HOLLANDER: Well, there’s always the Caribbean World Series. And, there’s apparently plenty of action at Italian soccer games. You look like you’ve weathered your share of hooligan-related incidents, C.J. Why not catch a face full of mace at a soccer stadium in Milan? That’ll keep you interested in February.

But you’ve got to love the NBA field trip to Vegas on TNT. Charles Barkley freely admits to having a huge gambling habit. He recently boasted of his Super Bowl $700,000 betting windfall on “the Colts and blackjack.” How great would it be to see Barkley, Ernie Johnson and Kenny “the Jet” Smith setting up the studio set right under the board at Caesar’s? Barkley—with a KINO card in one hand a cocktail waitress in the other.

As for snubbing the Knicks, well, that’s where it’s at for Madison Square Garden’s only basketball team. They’re a bad team with a bleak future. Looking for good or just watchable NBA basketball? Go west young man.

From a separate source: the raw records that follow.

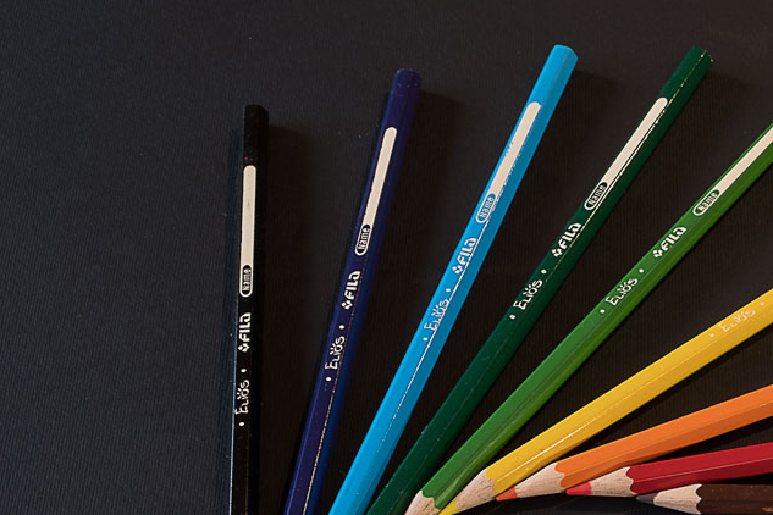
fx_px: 1782
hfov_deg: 23.4
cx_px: 777
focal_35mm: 83
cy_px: 552
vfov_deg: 16.0
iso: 200
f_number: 13
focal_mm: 23.3
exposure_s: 1/2
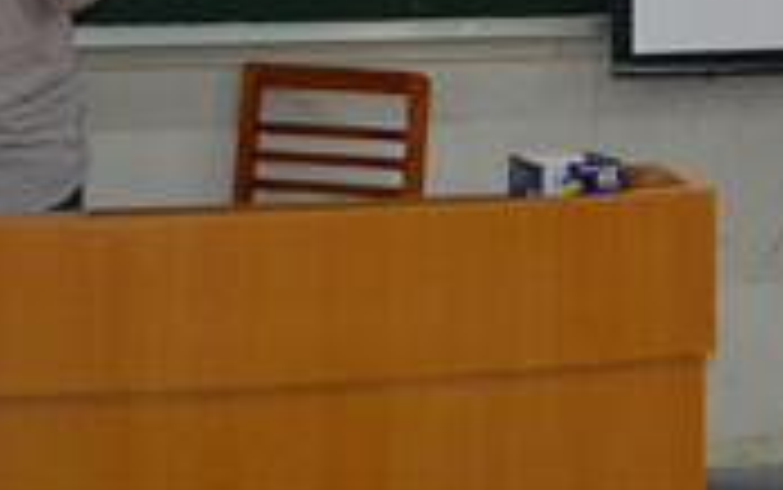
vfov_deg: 9.1
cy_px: -396
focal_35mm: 137
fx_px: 2925
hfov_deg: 15.0
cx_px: 760
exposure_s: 1/60
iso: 1400
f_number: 4.2
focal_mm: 26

SULLIVAN: Yes, Barkley won $700,000 betting on the Colts, the team I wisely told our readers to bet on while you bored them with your lockstep pick of the Bears. When will you ever learn, Hollander, you’re over your head in this column. I carry you every week.

To spice up the NBA All Star weekend held in the nether reaches of Lost Wages, and not one Knick on the damn team, I decided that I would name the All Time New York Team. Eight of my picks were voted as the 50 Best NBA Players of All Time. New York owns basketball and it is about time we reclaimed it.

FIRST TEAM
C) Kareem Abdul Jabbar
F) Bernard King
F) Julius Ervin
G) Chris Mullin
G) Tiny Archibald

SECOND TEAM
C) Connie Hawkins
F) Ron Artest
F) Billy Cunnigham
G) Lenny Wilkins
G) Stephon Marbury

Look at that team. I know you have a problem with Marbury (as do I), but you put him in with those rocks and he would toe the line. Damn the All Star game and freezing out the Knicks. In my mind, New York will always rule the hardwood.